RAIH PUNCAK: Atlet panjat tebing Kudus, Ndona Nasugian mencoba meraih puncak dalam salah satu event kejuaran di Kudus baru-baru ini. (suaramerdeka.com/Ruli Aditio)

Atlet Panjat Tebing Kudus Persiapkan Diri ke Kejurnas

RAIH PUNCAK: Atlet panjat tebing Kudus, Ndona Nasugian mencoba meraih puncak dalam salah satu event kejuaran di Kudus baru-baru ini. (suaramerdeka.com/Ruli Aditio)

RAIH PUNCAK: Atlet panjat tebing Kudus, Ndona Nasugian mencoba meraih puncak dalam salah satu event kejuaran di Kudus baru-baru ini. (suaramerdeka.com/Ruli Aditio)

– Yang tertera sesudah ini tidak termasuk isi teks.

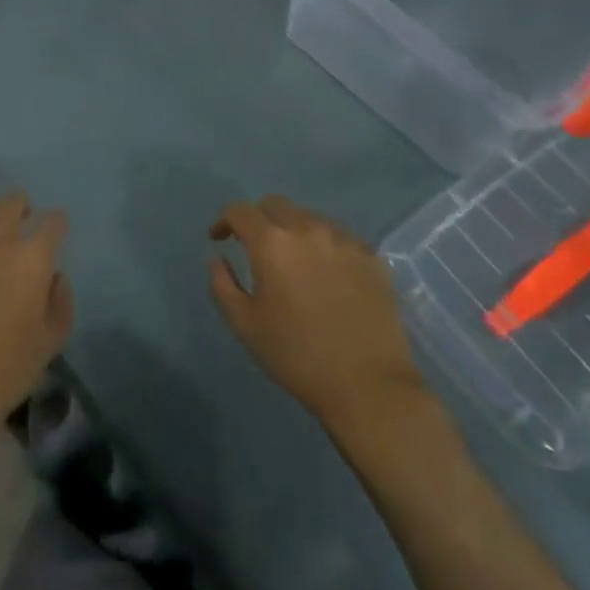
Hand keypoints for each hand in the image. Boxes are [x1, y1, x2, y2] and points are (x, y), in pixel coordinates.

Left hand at [0, 193, 73, 449]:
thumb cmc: (7, 372)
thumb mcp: (51, 342)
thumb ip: (60, 301)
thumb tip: (53, 276)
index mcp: (32, 261)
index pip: (52, 223)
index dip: (56, 223)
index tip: (55, 230)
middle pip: (12, 203)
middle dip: (21, 206)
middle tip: (20, 219)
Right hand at [209, 196, 430, 433]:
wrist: (367, 383)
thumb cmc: (296, 355)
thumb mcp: (245, 325)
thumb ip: (223, 284)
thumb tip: (218, 258)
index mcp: (272, 243)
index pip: (240, 211)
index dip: (224, 220)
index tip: (220, 239)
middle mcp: (307, 228)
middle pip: (275, 205)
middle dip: (258, 219)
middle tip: (254, 247)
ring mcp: (343, 239)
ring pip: (309, 218)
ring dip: (292, 231)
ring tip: (292, 262)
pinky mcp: (371, 255)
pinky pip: (338, 237)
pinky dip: (323, 245)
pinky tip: (325, 274)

KUDUS, suaramerdeka.com – Beberapa atlet panjat tebing Kudus yang mendapatkan emas dalam Kejurda kelompok umur, yang berlangsung pada tangal 31 Juli – 2 Agustus, berhak untuk maju ke Kejurnas yang akan berlangusng pada tanggal 20 Agustus.

Sisa waktu yang hanya sepekan ini diharapkan mampu mendalami materi untuk maju ke event tingkat nasional di Stadion Mandala Krida Yogyakarta.

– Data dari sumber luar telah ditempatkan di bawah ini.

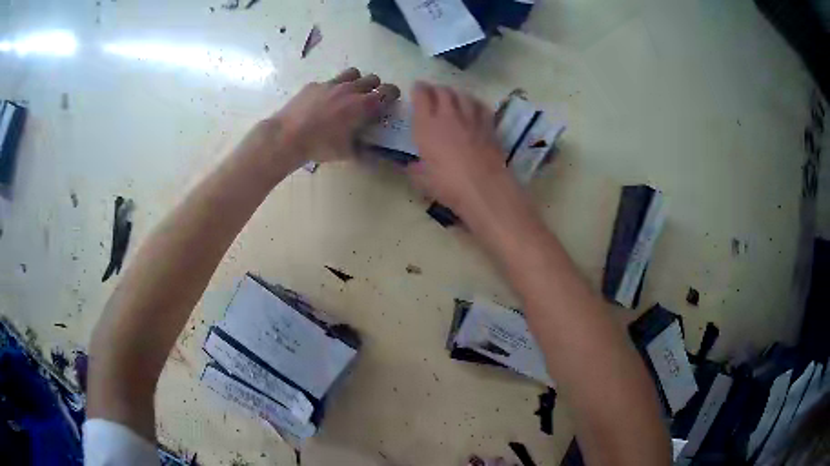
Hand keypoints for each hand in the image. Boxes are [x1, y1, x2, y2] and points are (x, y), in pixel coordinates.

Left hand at [269, 68, 399, 164]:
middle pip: (372, 78)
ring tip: (348, 95)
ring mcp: (331, 84)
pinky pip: (329, 81)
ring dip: (356, 81)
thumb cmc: (320, 146)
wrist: (287, 137)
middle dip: (375, 87)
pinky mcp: (314, 85)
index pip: (388, 91)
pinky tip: (322, 102)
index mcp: (363, 105)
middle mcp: (350, 89)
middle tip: (369, 100)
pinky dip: (331, 89)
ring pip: (352, 73)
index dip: (392, 94)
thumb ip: (364, 150)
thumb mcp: (346, 153)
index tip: (390, 101)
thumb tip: (374, 152)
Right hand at [406, 82, 519, 221]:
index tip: (417, 88)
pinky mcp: (489, 126)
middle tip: (433, 93)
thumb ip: (416, 170)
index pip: (422, 96)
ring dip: (455, 93)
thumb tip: (412, 166)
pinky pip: (480, 106)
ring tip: (453, 97)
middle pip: (443, 91)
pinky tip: (473, 107)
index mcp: (427, 126)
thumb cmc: (448, 184)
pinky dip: (474, 103)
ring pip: (463, 95)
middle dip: (436, 89)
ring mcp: (471, 118)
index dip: (419, 89)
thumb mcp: (423, 181)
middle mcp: (448, 115)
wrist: (483, 187)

Ketua FPTI Kudus, Yoyok Supriyanto melalui Ketua Harian Hema Himawan kemarin menjelaskan, sejumlah atlet panjat tebing yang diterjunkan dalan Kejurda pada akhir pekan lalu ada delapan atlet, mereka adalah Ndona Nasugian, Gressia Widartini, Syae Luhur Budiarti, Aldina Damayanti, Fadya Devi Monica, Syae Ayu Mumpuni, Nafa Tika Astuti dan Fitri Octaviani.

“Untuk Ndona (15-17 th) berhasil mendapatkan emas di kategori lead dan perunggu di nomor speed world record, Gressia (13 – 15 th) mendapatkan emas di tigas nomor sekaligus yakni lead, speed world cup dan boulder. Selanjutnya Syae Luhur (12 – 13 th) mendapatkan perunggu di nomor lead, dan emas di nomor speed classic,” paparnya.

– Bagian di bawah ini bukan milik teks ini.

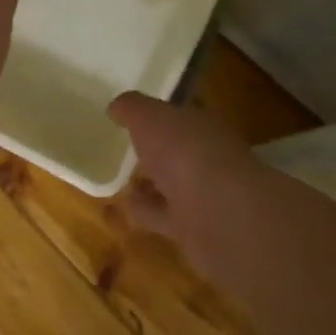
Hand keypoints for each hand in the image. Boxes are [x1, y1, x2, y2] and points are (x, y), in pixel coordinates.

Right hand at [107, 93, 265, 275]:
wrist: (219, 214)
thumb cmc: (185, 152)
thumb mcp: (150, 118)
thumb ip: (132, 108)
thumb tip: (116, 106)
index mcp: (204, 126)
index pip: (181, 116)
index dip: (158, 114)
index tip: (133, 117)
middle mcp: (208, 158)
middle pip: (178, 150)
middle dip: (157, 150)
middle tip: (127, 148)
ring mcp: (204, 195)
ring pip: (172, 185)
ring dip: (150, 184)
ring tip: (121, 181)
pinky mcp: (195, 228)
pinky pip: (162, 216)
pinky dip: (144, 211)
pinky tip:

Kemudian untuk Fadya Devi (7 – 9 th) meski di usia yang cukup belia berhasil membawa pulang emas di nomor lead dan speed classic. “Sedangkan untuk Nafa Tika berhasil membawa emas di nomor speed classic,” ujarnya.

Maju

Dari hasil perolehan tersebut, lanjut Hema, yang berhak maju dalam Kejurnas adalah Ndona, Gressia, Syae Luhur, Fadya Devi, dan Nafa Tika. “Pertimbangannya mereka telah berhasil memperoleh emas, sehingga dianggap memiliiki nilai yang maksimal untuk maju ke kejuaraan di level yang lebih tinggi lagi,” terangnya.

Mengenai target pihakya sengaja tidak memasangnya, akan tetapi hanya melakukan kesiapan yang matang. “Ini dimaksudkan agar hasil yang dicapai akan lebih maksimal lagi,” tandasnya.